With the performance of the England cricket team being somewhat variable this season, particularly away from home, the team have been searching for ways to improve the performance of its players. One of the difficulties of playing away is that each pitch has its own conditions and variables, with things such as weather and pitch condition becoming important at high levels of the sport. This is something that is very difficult to replicate with traditional training techniques. Not to mention how the style of individual bowlers can change the game significantly for batsmen.
As such, the England and Wales Cricket Board took a visit to Queen’s University Belfast to see Professor Cathy Craig, an expert on VR sports technology, who has been working on a system that reconstructs environments of various cricket pitches around the world, and also some of the best bowlers on rival teams, to allow batsmen to hone their skills against virtual bowlers.

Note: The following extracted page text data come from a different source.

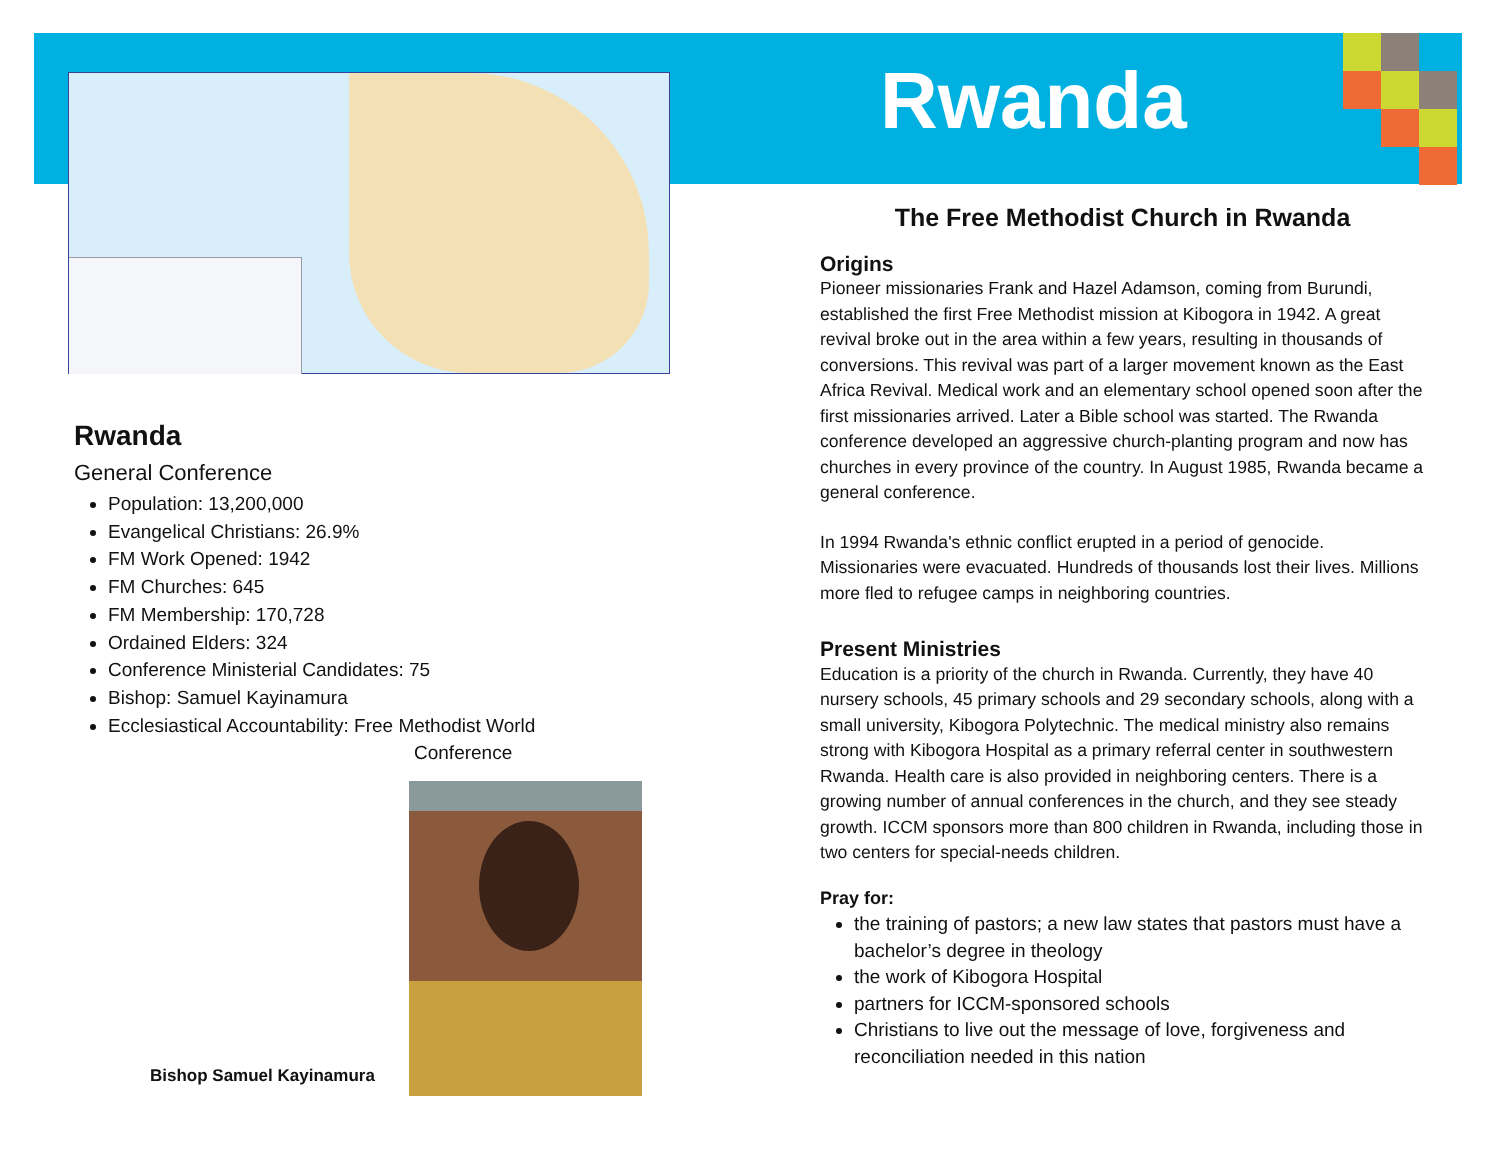Rwanda
Rwanda
General Conference
Population: 13,200,000
Evangelical Christians: 26.9%
FM Work Opened: 1942
FM Churches: 645
FM Membership: 170,728
Ordained Elders: 324
Conference Ministerial Candidates: 75
Bishop: Samuel Kayinamura
Ecclesiastical Accountability: Free Methodist World
Conference
Bishop Samuel Kayinamura
The Free Methodist Church in Rwanda
Origins
Pioneer missionaries Frank and Hazel Adamson, coming from Burundi, established the first Free Methodist mission at Kibogora in 1942. A great revival broke out in the area within a few years, resulting in thousands of conversions. This revival was part of a larger movement known as the East Africa Revival. Medical work and an elementary school opened soon after the first missionaries arrived. Later a Bible school was started. The Rwanda conference developed an aggressive church-planting program and now has churches in every province of the country. In August 1985, Rwanda became a general conference.
In 1994 Rwanda's ethnic conflict erupted in a period of genocide. Missionaries were evacuated. Hundreds of thousands lost their lives. Millions more fled to refugee camps in neighboring countries.
Present Ministries
Education is a priority of the church in Rwanda. Currently, they have 40 nursery schools, 45 primary schools and 29 secondary schools, along with a small university, Kibogora Polytechnic. The medical ministry also remains strong with Kibogora Hospital as a primary referral center in southwestern Rwanda. Health care is also provided in neighboring centers. There is a growing number of annual conferences in the church, and they see steady growth. ICCM sponsors more than 800 children in Rwanda, including those in two centers for special-needs children.
Pray for:
the training of pastors; a new law states that pastors must have a bachelor’s degree in theology
the work of Kibogora Hospital
partners for ICCM-sponsored schools
Christians to live out the message of love, forgiveness and reconciliation needed in this nation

Bowling is much more wearing on the body than batting, and as a result batsmen often face less skilled bowlers as team managers aim to conserve a bowler’s strength. The VR system allows for batsmen to train against highly skilled virtual opponents, without risking valuable players.
Raph Brandon, the ECB’s head of science, says. “The theory is excellent. We understand what the performance potential is. VR could allow increased learning in a safe environment against dangerous short-pitched fast bowling – a 14-year-old could face a virtual Mark Wood,” Brandon explains. “You could have academy batsmen facing a pre-programmed elite level of fast bowling and wrist spin over and over again.”